Three-way decision-based Takagi–Sugeno–Kang fuzzy classifier for partially labeled data

Abstract

The salient features of Takagi–Sugeno–Kang (TSK) fuzzy classifiers are their superior nonlinear fitting capability and better interpretability, rendering them widely applicable in the domains of data mining and machine learning. However, using TSK fuzzy classifiers for partially labeled data has received little attention. Based on the three-way decision (TWD) theory, this study proposed a TSK fuzzy model to learn from partially labeled data. First, an adaptive sample weight strategy is introduced for the fuzzy partition of the antecedent part and the cross-entropy loss of the consequent part, respectively. Subsequently, a prototype-based firing strength loss mechanism is proposed to constrain the optimization of the model in the fuzzy representation space.

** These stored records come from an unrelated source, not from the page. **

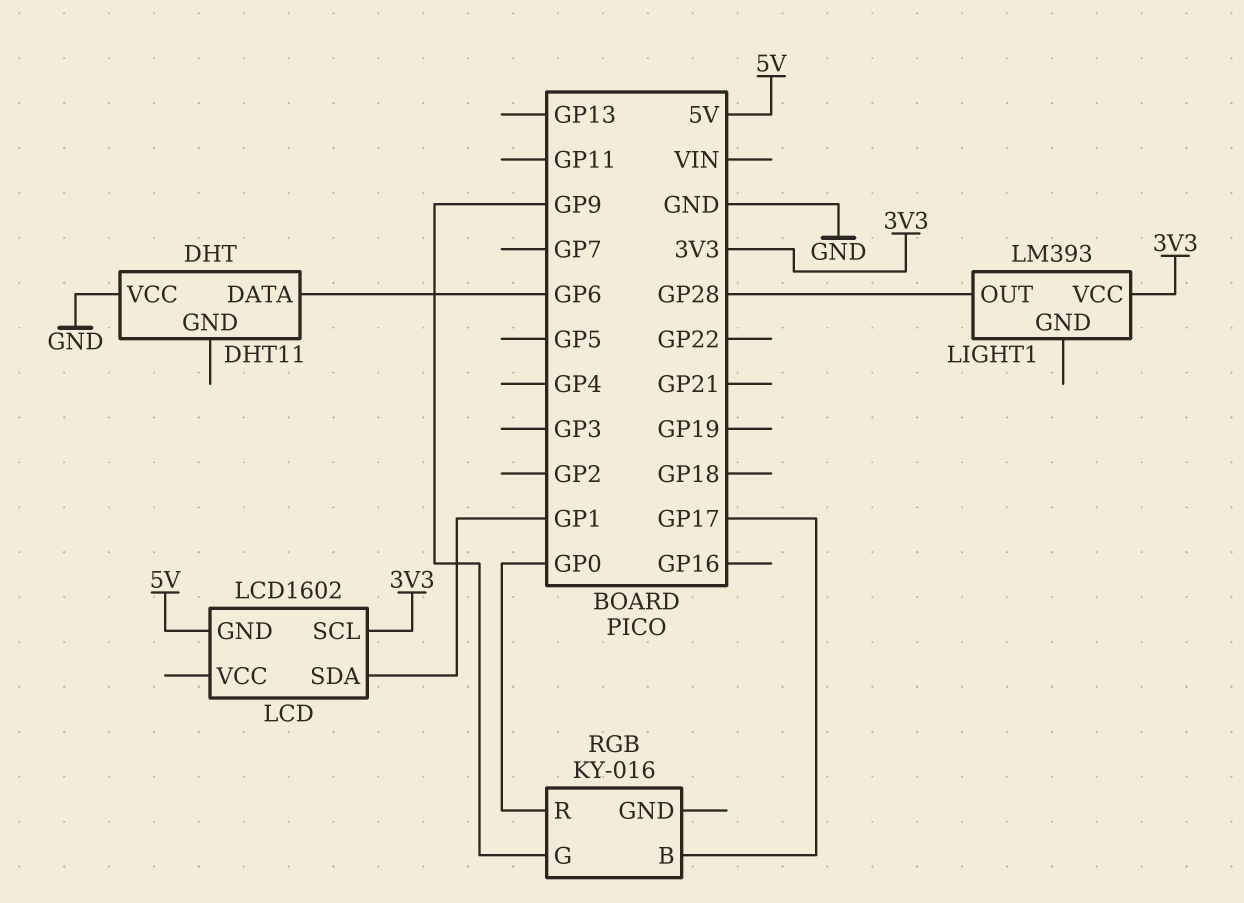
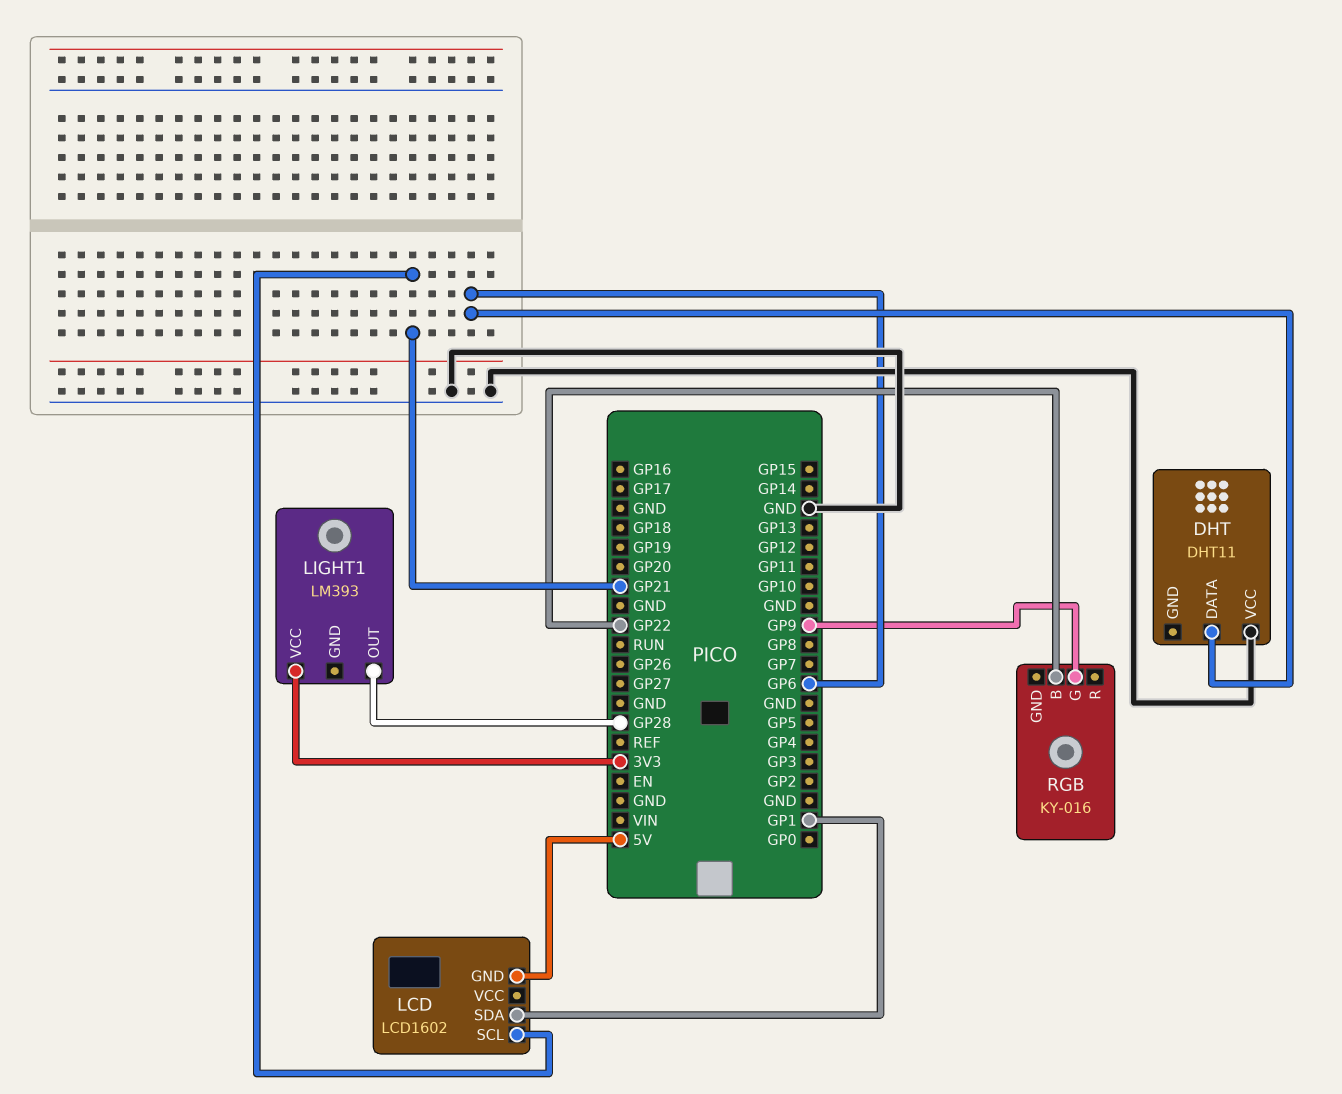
LCD pin SCL: 3V3 -> GP21
RGB pin B: GP17 -> GP22
RGB pin R: GP0 -> none

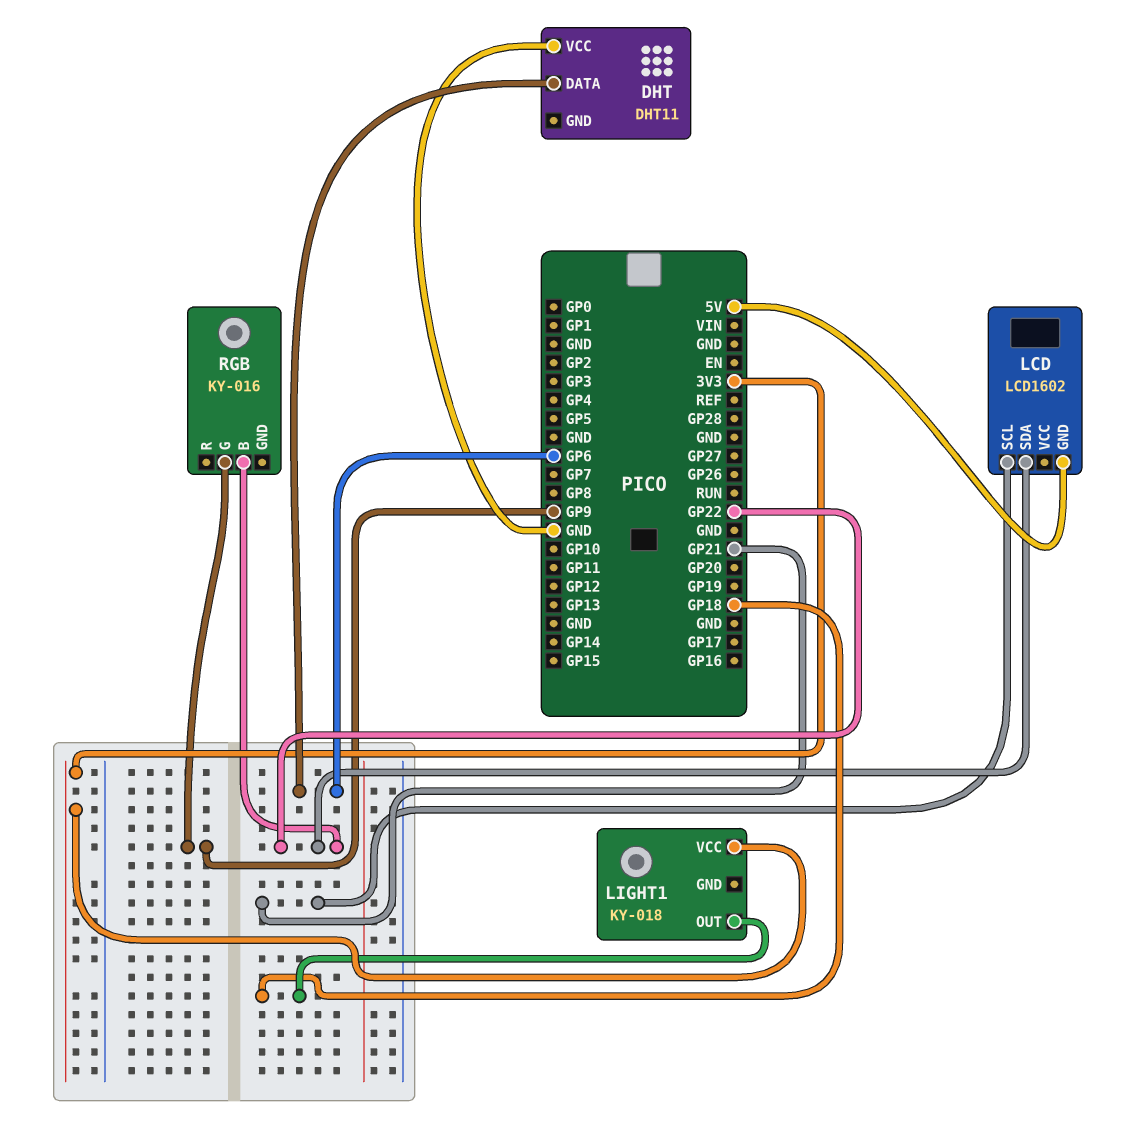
LCD pin SDA: GP1 -> GP22
LIGHT1: LM393 -> KY-018
LIGHT1 pin OUT: GP28 -> GP18

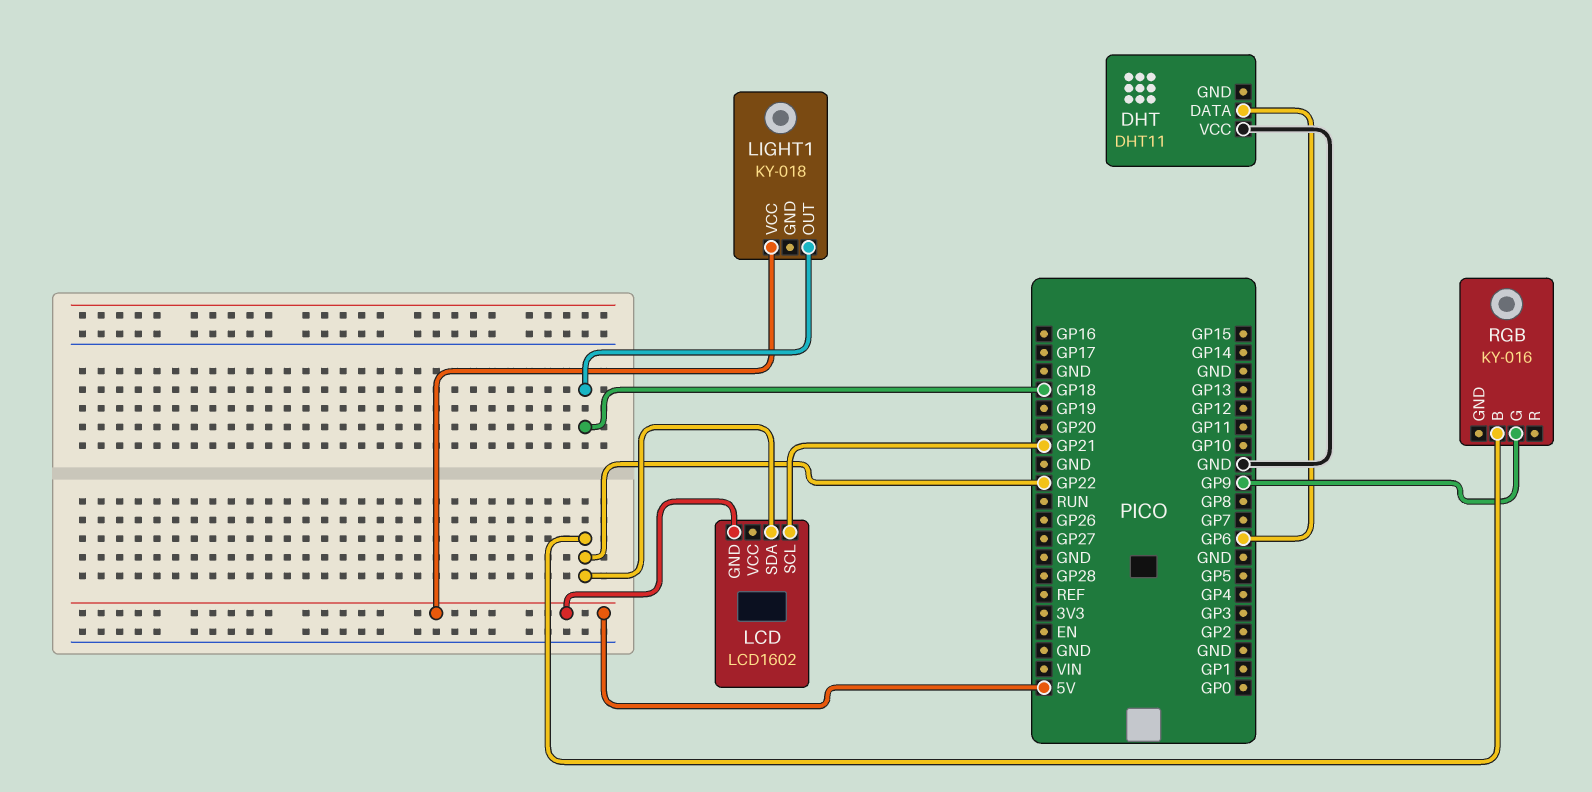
LIGHT1 pin VCC: 3V3 -> 5V

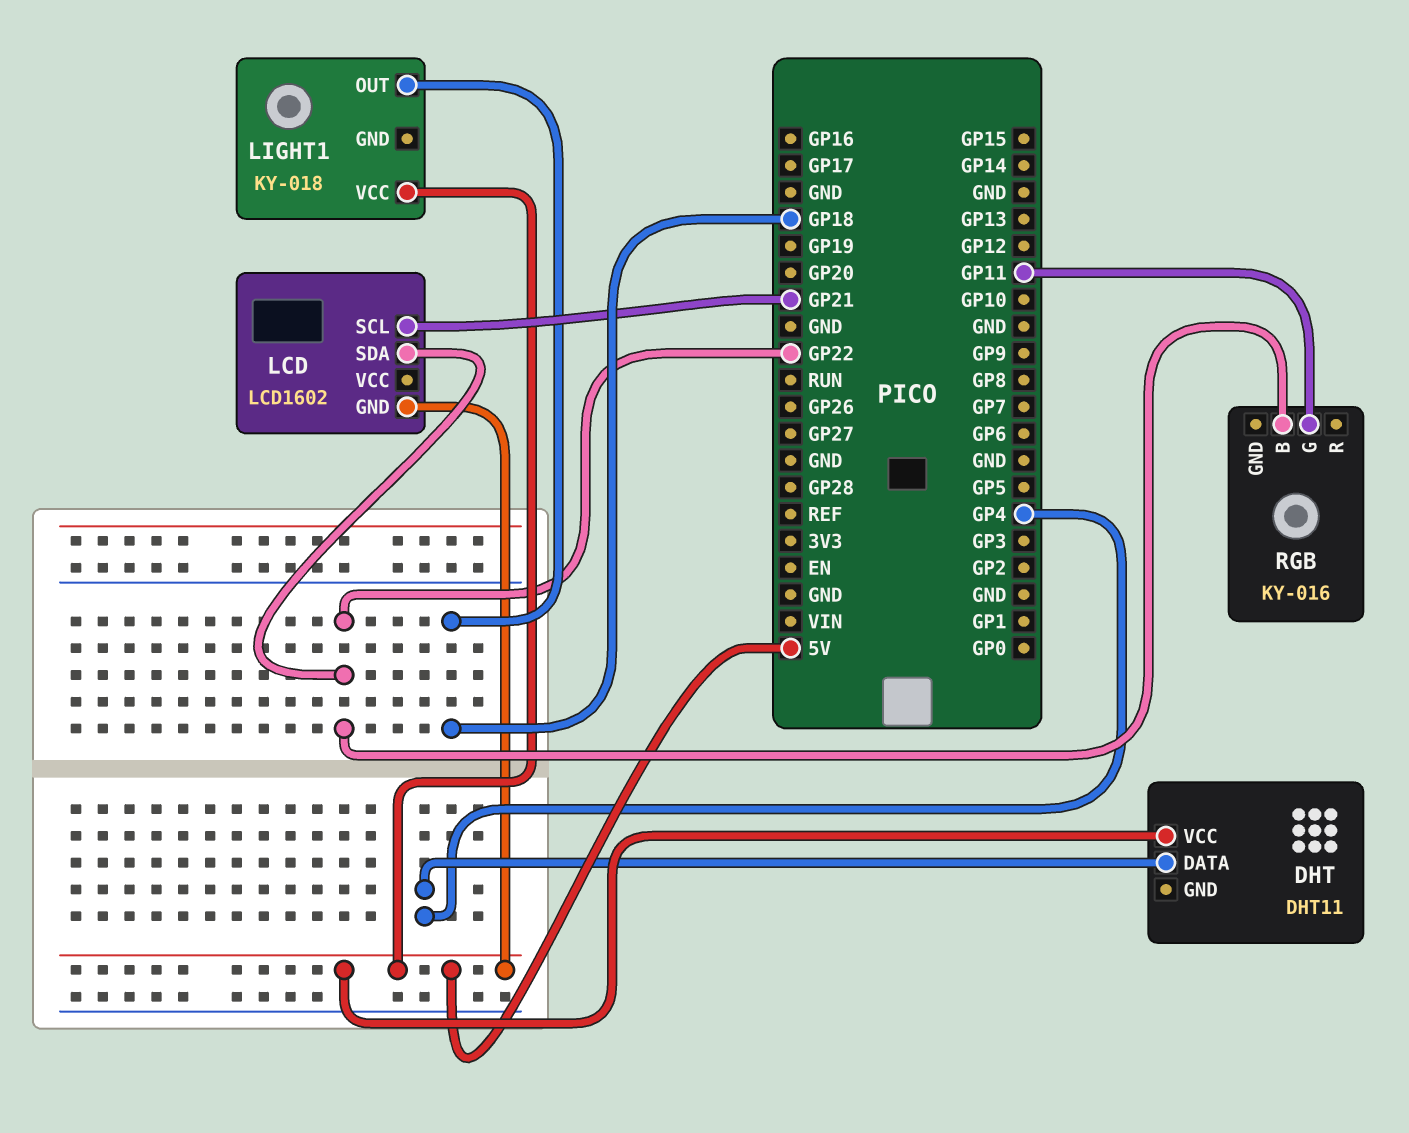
DHT pin DATA: GP6 -> GP4
DHT pin VCC: GND -> 5V
RGB pin G: GP9 -> GP11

It employs a TWD strategy based on the entropy criterion to classify samples as useful, useless, and uncertain, where the proposed model enhances the performance by iteratively utilizing a certain number of useful pseudo-labeled samples. Finally, the validity of the model is theoretically analyzed based on the principle of noise learning. The experimental results on UCI datasets demonstrate that the proposed model exhibits superior performance compared with classical semi-supervised methods, even attaining a performance comparable to that of the model trained on all data with ground-truth labels.